Consigne 1 » Reproduisez sans modification les lignes du listing, de la ligne contenant « Data Deduplication failed » jusqu'à la ligne contenant « Data Deduplication is », celle-ci comprise.

Extrait à lire »
━━━━━━━━━━━━━━━━━━━━

L’agent a-t-il fait erreur dans son analyse de l’installation?

 

 

[10]           Les demandeurs renvoient à Amer c. Canada (Ministre de la Citoyenneté et de l’Immigration), 2009 CF 713, 81 Imm. L.R. (3d) 278, s’appuyant sur Jamrich c. Canada (Ministre de la Citoyenneté et de l’Immigration), 2003 CFPI 804 (C.F. 1re inst.), et Raudales c. Canada (Ministre de la Citoyenneté et de l’Immigration), 2003 CFPI 385, pour étayer leur allégation selon laquelle l’agent aurait omis d’évaluer le degré de leur installation au Canada. Dans ces dossiers, l’agent avait pris une décision quant à l’installation sans prendre en compte la situation du demandeur. Il est possible d’établir une distinction entre ces décisions et la présente affaire. Dans la présente affaire, l’agent a clairement évalué les emplois des demandeurs, le bénévolat qu’ils ont fait dans le passé, leurs formations scolaires et professionnelles, de même que leurs engagements dans divers groupes communautaires. Tout bien considéré, l’agent a procédé à un examen minutieux et particulier des preuves importantes de l’installation de cette famille : Singh c. Canada, 2009 CF 1062, au paragraphe 11. Aucune erreur n’a été commise.

 

L’agent a-t-il fait erreur en omettant d’obtenir une évaluation des risques?

 

[11]           Les demandeurs affirment que, parce qu’il y avait allégation de risque, l’agent se devait d’observer les Lignes directrices et procédures de Citoyenneté et Immigration Canada (les Lignes directrices) et d’envoyer leur dossier pour un examen distinct des risques avant renvoi. Les Lignes directrices n’ont cependant pas force de loi et ne lient pas les agents : Legault c. Canada (Ministre de la Citoyenneté et de l’Immigration), 2002 CAF 125, au paragraphe 20.

━━━━━━━━━━━━━━━━━━━━

Consigne 2 » Dans l'extrait, quelle décision est invoquée pour établir que les Lignes directrices n'ont pas force de loi et ne lient pas les agents ?

━━━━━━━━━━━━━━━━━━━━

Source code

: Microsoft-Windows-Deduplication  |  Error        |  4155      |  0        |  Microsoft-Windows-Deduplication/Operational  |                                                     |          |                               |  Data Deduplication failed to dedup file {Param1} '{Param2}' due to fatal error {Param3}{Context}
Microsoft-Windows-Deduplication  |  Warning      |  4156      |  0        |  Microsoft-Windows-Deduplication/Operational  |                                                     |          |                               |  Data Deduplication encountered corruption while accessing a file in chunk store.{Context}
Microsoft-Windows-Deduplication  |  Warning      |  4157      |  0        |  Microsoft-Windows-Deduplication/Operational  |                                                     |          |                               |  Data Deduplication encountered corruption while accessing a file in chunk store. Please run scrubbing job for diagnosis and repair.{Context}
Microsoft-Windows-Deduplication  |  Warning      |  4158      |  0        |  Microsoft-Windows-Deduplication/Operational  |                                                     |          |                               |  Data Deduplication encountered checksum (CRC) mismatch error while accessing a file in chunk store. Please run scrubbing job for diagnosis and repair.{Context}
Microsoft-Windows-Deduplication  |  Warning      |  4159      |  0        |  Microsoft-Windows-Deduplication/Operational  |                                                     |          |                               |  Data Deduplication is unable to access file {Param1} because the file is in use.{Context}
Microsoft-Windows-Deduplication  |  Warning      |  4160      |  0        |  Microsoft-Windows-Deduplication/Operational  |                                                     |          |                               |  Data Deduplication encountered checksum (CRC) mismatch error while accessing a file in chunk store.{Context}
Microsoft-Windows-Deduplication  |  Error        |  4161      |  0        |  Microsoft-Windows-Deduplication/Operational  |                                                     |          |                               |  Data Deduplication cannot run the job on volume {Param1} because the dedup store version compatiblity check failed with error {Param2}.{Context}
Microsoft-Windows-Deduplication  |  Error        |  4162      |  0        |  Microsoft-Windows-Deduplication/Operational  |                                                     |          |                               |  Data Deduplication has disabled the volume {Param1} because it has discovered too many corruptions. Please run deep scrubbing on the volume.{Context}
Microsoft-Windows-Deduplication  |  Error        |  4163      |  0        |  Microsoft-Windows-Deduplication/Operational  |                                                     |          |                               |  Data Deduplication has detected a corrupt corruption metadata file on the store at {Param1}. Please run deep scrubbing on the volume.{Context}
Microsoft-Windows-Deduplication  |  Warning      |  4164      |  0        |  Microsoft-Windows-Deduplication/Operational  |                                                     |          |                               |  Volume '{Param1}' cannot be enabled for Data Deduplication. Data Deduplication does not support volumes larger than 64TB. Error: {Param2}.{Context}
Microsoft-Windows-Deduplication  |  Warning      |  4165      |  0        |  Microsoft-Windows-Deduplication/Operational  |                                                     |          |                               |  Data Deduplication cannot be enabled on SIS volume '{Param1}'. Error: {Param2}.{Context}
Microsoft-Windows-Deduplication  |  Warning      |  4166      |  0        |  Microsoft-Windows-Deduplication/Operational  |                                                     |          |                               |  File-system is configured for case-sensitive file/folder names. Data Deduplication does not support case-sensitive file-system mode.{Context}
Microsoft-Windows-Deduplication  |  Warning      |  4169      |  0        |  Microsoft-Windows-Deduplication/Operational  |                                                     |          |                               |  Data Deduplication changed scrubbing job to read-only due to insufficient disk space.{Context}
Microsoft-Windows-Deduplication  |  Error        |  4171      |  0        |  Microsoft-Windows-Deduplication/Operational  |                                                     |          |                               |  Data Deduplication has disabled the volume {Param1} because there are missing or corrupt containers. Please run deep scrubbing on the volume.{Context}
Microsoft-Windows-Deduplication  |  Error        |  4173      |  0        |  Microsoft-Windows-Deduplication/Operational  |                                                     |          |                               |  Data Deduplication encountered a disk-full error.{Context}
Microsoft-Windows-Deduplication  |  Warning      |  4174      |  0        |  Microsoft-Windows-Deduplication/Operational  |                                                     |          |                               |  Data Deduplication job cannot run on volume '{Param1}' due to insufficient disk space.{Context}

━━━━━━━━━━━━━━━━━━━━

Réponse rédigée 1 »
: Microsoft-Windows-Deduplication  |  Error        |  4155      |  0        |  Microsoft-Windows-Deduplication/Operational  |                                                     |          |                               |  Data Deduplication failed to dedup file {Param1} '{Param2}' due to fatal error {Param3}{Context}
Microsoft-Windows-Deduplication  |  Warning      |  4156      |  0        |  Microsoft-Windows-Deduplication/Operational  |                                                     |          |                               |  Data Deduplication encountered corruption while accessing a file in chunk store.{Context}
Microsoft-Windows-Deduplication  |  Warning      |  4157      |  0        |  Microsoft-Windows-Deduplication/Operational  |                                                     |          |                               |  Data Deduplication encountered corruption while accessing a file in chunk store. Please run scrubbing job for diagnosis and repair.{Context}
Microsoft-Windows-Deduplication  |  Warning      |  4158      |  0        |  Microsoft-Windows-Deduplication/Operational  |                                                     |          |                               |  Data Deduplication encountered checksum (CRC) mismatch error while accessing a file in chunk store. Please run scrubbing job for diagnosis and repair.{Context}
Microsoft-Windows-Deduplication  |  Warning      |  4159      |  0        |  Microsoft-Windows-Deduplication/Operational  |                                                     |          |                               |  Data Deduplication is unable to access file {Param1} because the file is in use.{Context}

Réponse rédigée 2 » Legault c. Canada (Ministre de la Citoyenneté et de l'Immigration), 2002 CAF 125, au paragraphe 20.